Once, it was understood that the celebrity was society’s most influential voice, and the entrepreneur the ultimate object of aspiration; yet in the midst of a devastating crisis, the truth has been borne out. The newly christened Key Workers have become the object of our adulation. The nurse feels more powerful than a hedge fund manager, an Ocado delivery man more worthy than any Influencer.

Into all this arrives Jacqueline, the second LP from Haley Fohr - also known by Circuit des Yeux - as Jackie Lynn. Under this name she plays dress-up. In 2016’s Jackie Lynn she sung from the perspective of a cocaine dealer, and now she is Jacqueline, a long-haul truck driver making her way through rust-belt states. Appropriately for these times, Jackie Lynn also expands how blue-collar, working class characters are accompanied in song. Their perspectives were once the reserve of masterful FM songwriters like Springsteen and country icons like Mickey Newbury, but this year alone we have seen them captured in the reggaeton of Bad Bunny and the hispanic-disco of U.S. Girls’ Heavy Light. As people like long-haul truck drivers become national heroes, the time is ripe for their perspectives to be heard through a broader palette.

Fohr and her four-piece band the Bitchin’ Bajas’ expansion is an active one. The familiar Americana of blue-collar storytelling is a reference point for these songs, but along the way there are disco grooves and shoegaze passages which remind as much of Xiu Xiu, Timber Timbre or Sharon Van Etten at her most Twin Peaks. This isn’t Springsteen’s lyrical style either - there are no Johnny 99’s and there is no narrative; rather the songs are simply told through Jacqueline’s perspective, alone with her thoughts or ogling a stranger she christens the “Casino Queen”.

Some songs are pristine, such as the seven-minute synth odyssey “Odessa” and the stomping “Shugar Water”, which juxtaposes Frohl’s shrill singing voice against a group of androgynous voices dryly chanting. What holds the album back however is the underwritten instrumental passages which should have distinguished the album. “Dream St.” lives up to its name: it’s a dreamy ballad which successfully shoots for something hypnotic; the cold and steady drum machine undercut by guitar lines and swaths of violin which make the core of the song feel eerily possessed. Others are less successful. The synth flares which close opener “Casino Queen” match almost entirely the resolution of LCD Soundsystem’s “Get Innocuous”, and “Short Black Dress” is a bit of a mess, Fohr’s voice swallowed whole by a surge of instrumentation which is neither melodic or dissonant, just cluttered.

Several tracks rely on such pivots into oddity but they are often not especially dynamic.

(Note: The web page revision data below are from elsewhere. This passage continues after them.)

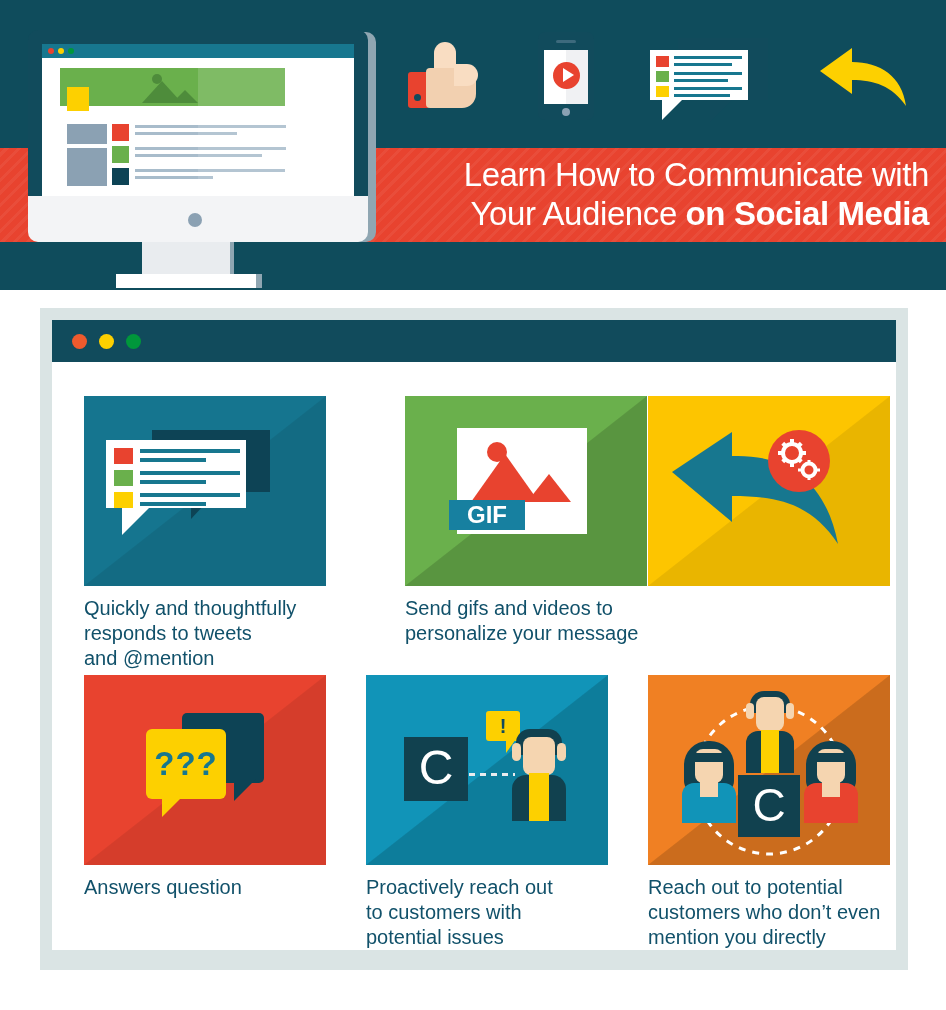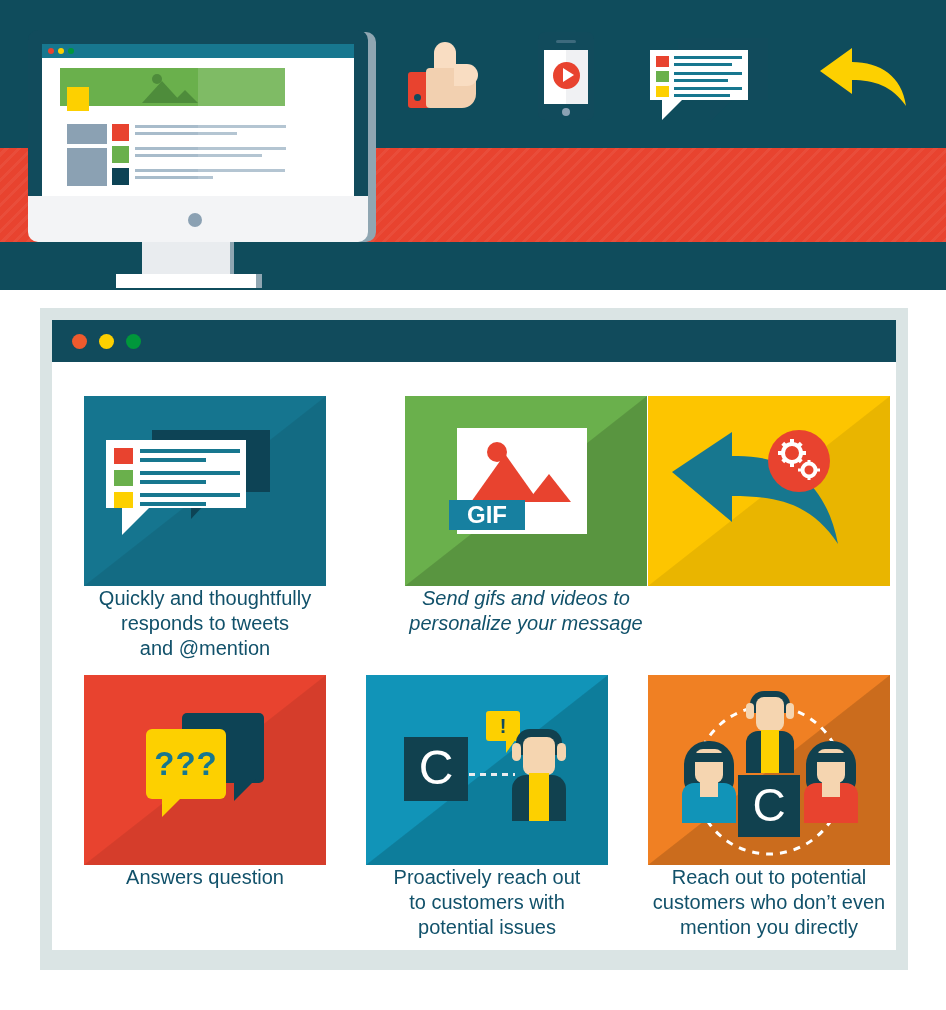--- a/index.html
+++ b/index.html
@@ -145,21 +145,21 @@
   .card-art .corner-shade {
     position:absolute; right:0; top:0; width:0; height:0;
     border-top:190px solid transparent; border-right:242px solid rgba(0,0,0,0.08);
   }
   .card-art .corner-shade.bl {
     left:0; bottom:0; top:auto; right:auto;
     border-top:none; border-right:none;
     border-bottom:190px solid rgba(0,0,0,0.08); border-left:242px solid transparent;
   }
   .card-caption {
-    text-align:center; color:#11516a;
+    margin-top:10px; color:#11516a;
     font-size:20px; line-height:25px; font-family:"Liberation Sans", sans-serif;
   }
 
   
   .bg-teal   { background:#15758f; }
   .bg-green  { background:#6ab04c; }
   .bg-yellow { background:#fdc500; }
   .bg-red    { background:#e8432f; }
   .bg-cyan   { background:#1194b8; }
   .bg-orange { background:#f08023; }
@@ -300,20 +300,24 @@
     <div class="hc-line" style="top:49px;width:68px;"></div>
     <div class="hc-line" style="top:56px;width:56px;"></div>
   </div>
 
   <div id="icon-reply">
     <svg width="90" height="62" viewBox="0 0 90 62">
       <path d="M2 25 L34 2 L34 16 C62 16 84 30 88 60 C74 40 56 34 34 34 L34 48 Z" fill="#fdd000"></path>
     </svg>
   </div>
 
+  <div id="title-block">
+    <div class="title-line">Learn How to Communicate with</div>
+    <div class="title-line"><span>Your Audience </span><b>on Social Media</b></div>
+  </div>
 </div>
 
 <div id="body-area">
 
   <div id="panel-frame">
     <div id="panel-inner"></div>
 
     <div id="browser-bar">
       <span class="bb-dot r"></span>
       <span class="bb-dot y"></span>
@@ -347,21 +351,21 @@
       <div class="card" style="left:282px; top:0px;padding-left:39px;">
         <div class="card-art bg-green">
           <div class="corner-shade"></div>
           <div class="corner-shade bl"></div>
           <div class="c2-frame"></div>
           <div class="c2-mtn1"></div>
           <div class="c2-mtn2"></div>
           <div class="c2-sun"></div>
           <div class="c2-gif">GIF</div>
         </div>
-        <div class="card-caption" style="white-space:pre-line;font-style:italic;">Send gifs and videos to
+        <div class="card-caption" style="white-space:pre-line;">Send gifs and videos to
 personalize your message</div>
       </div>
 
       <div class="card" style="left:564px; top:0px;">
         <div class="card-art bg-yellow">
           <div class="corner-shade bl"></div>
           <svg width="242" height="190" viewBox="0 0 242 190" style="position:absolute;left:0;top:0;">
             <path d="M24 76 L84 36 L84 60 C140 58 178 86 190 148 C164 108 130 100 84 100 L84 126 Z" fill="#17778f"></path>
           </svg>
           <div class="c3-circle"></div>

The whirling synth at the centre of “Travellers Code of Conduct” has a sinister quality but the tone alone isn’t interesting enough to carry a whole song. Moments like this inspire the unfortunate feeling of recognising the concept of a song without being especially engaged by the execution. After listening, I crave Xiu Xiu’s Plays the Music of Twin Peaks, which masters what it seems Fohr was aiming for here.

It’s true that the concept is the most rewarding aspect of these songs, but the choice of character does chime greatly with the historical moment and makes the album more distinct than it otherwise might have been. There will likely be weaker songs giving voice to characters like Jacqueline, and many more successful ones, but if there’s one thing which has been made apparent as the world is stripped down to it’s most essential parts: it’s that there should just be more.